Comment # 2
on bug 1036
from Frank Ch. Eigler
(In reply to comment #1)
> So, my 2c - as discussed on IRC, I don't really think of this as improving
> the situation. PMDA tardiness is a domain-specific problem, and to my mind
> tackling it [there is better...]
Not necessarily. As we discussed, momentary system overload (whether
deliberately induced by an attacker, or accidental) can affect all PMDAs.
So can a VM or power suspend/resume. So can systemwide clock jumps. So
can some administrator's misguided debugging activity.

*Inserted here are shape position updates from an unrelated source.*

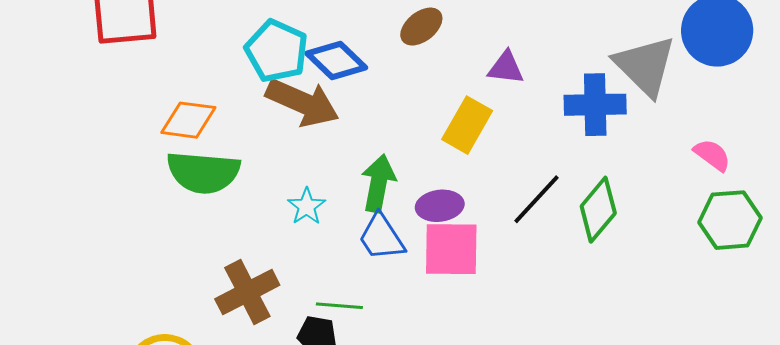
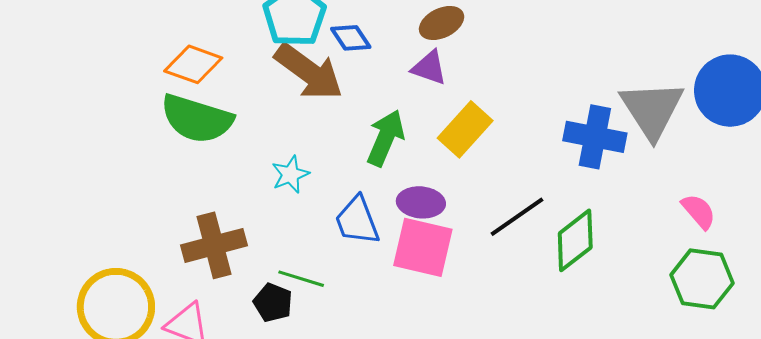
blue diamond: (336, 60) -> (351, 38), size x0.7
purple triangle: (506, 68) -> (429, 68), moved
green arrow: (378, 183) -> (386, 138), moved

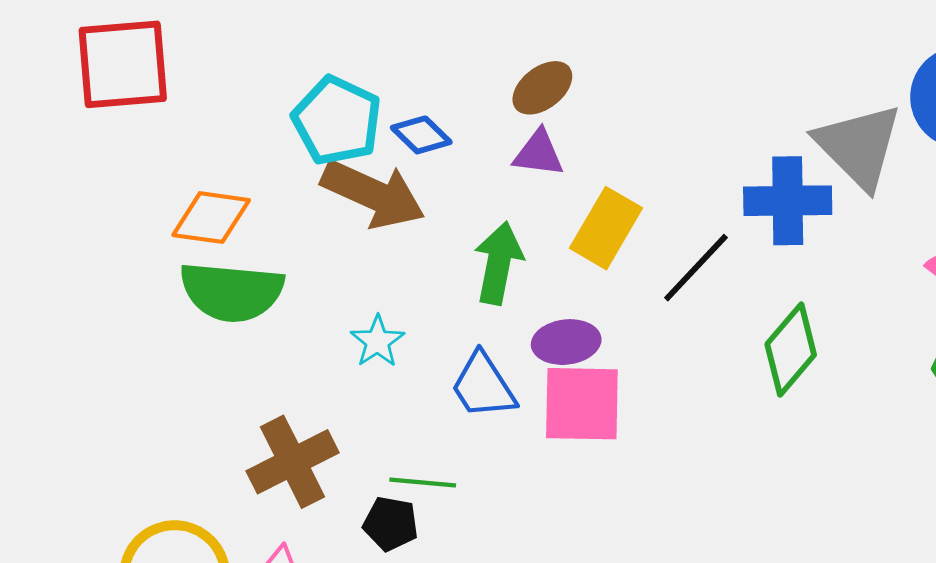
black line: (517, 217) -> (696, 268), moved

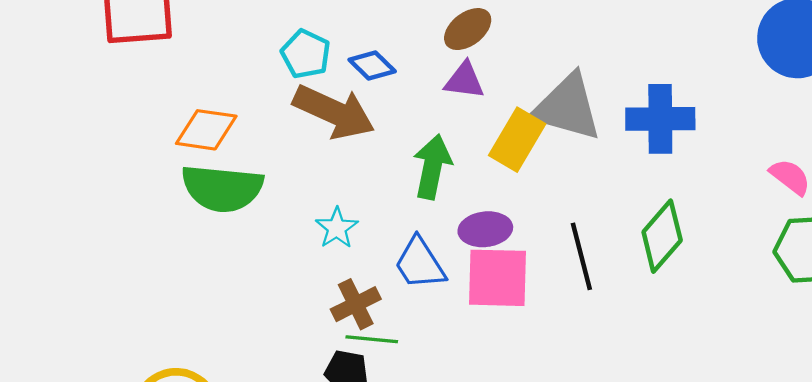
cyan pentagon: (337, 121) -> (306, 54), size x0.7
gray triangle: (859, 146) -> (567, 107), moved, turned -30
black line: (696, 268) -> (581, 256), moved, turned -58
brown cross: (293, 462) -> (356, 304), moved, size x0.7

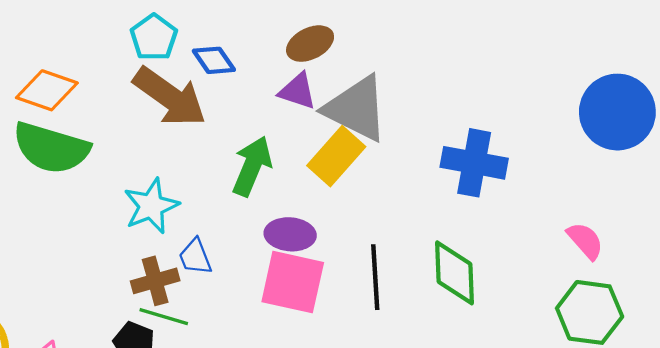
gray triangle: (567, 107) -> (356, 109), moved
cyan star: (337, 228) -> (151, 206), size x1.4
green diamond: (662, 236) -> (454, 273), turned -54
blue trapezoid: (420, 263) -> (195, 257), moved, size x0.7

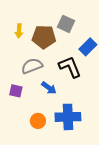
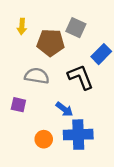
yellow arrow: (19, 31) -> (22, 26), moved
gray semicircle: (32, 66) -> (37, 76), turned 30
blue arrow: (49, 88) -> (64, 109), moved

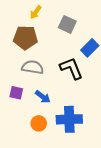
yellow arrow: (22, 26) -> (36, 12), moved, turned 32
brown pentagon: (51, 43) -> (25, 38), moved
blue arrow: (64, 109) -> (43, 97), moved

> Finally, it feels like we'd be taking a stance of being more accepting of
> mediocrity
I suspect a lot of your concerns come from here, but IMHO it is a separate
subject. The issue is not whether to whether to shorten or lengthen
timeouts to a PMAPI client; the current default five seconds seems too
long for that, if anything. The issue is how to handle the occasional
excursion beyond the timeout: how to optimally *recover*.
> Perhaps timing mechanisms and
> new pmcd metrics to help identify those PMDAs which are suffering latency
> spikes. Even if timeouts are not reached, where pmcd is seen to
> "overreact", those PMDAs are still contributing to overall reduction of
> quality in terms of value/timestamp accuracy.
Sure, such introspection metrics would be nice to have.
> Also as discussed on IRC, we could implement a scheme where pmie is used to
> trigger restarts [...] by a trivial root cronjob and restarted thusly.
These cannot do the job well. Between the time that a PMDA exceeds
the timeout the first time, and the time that this cron job would
eventually run, the PMDA has been DoS'd. Restarting the entire PMCD
and its fleet of PMDAs means an even larger temporary DoS and impact
on unrelated PMDAs.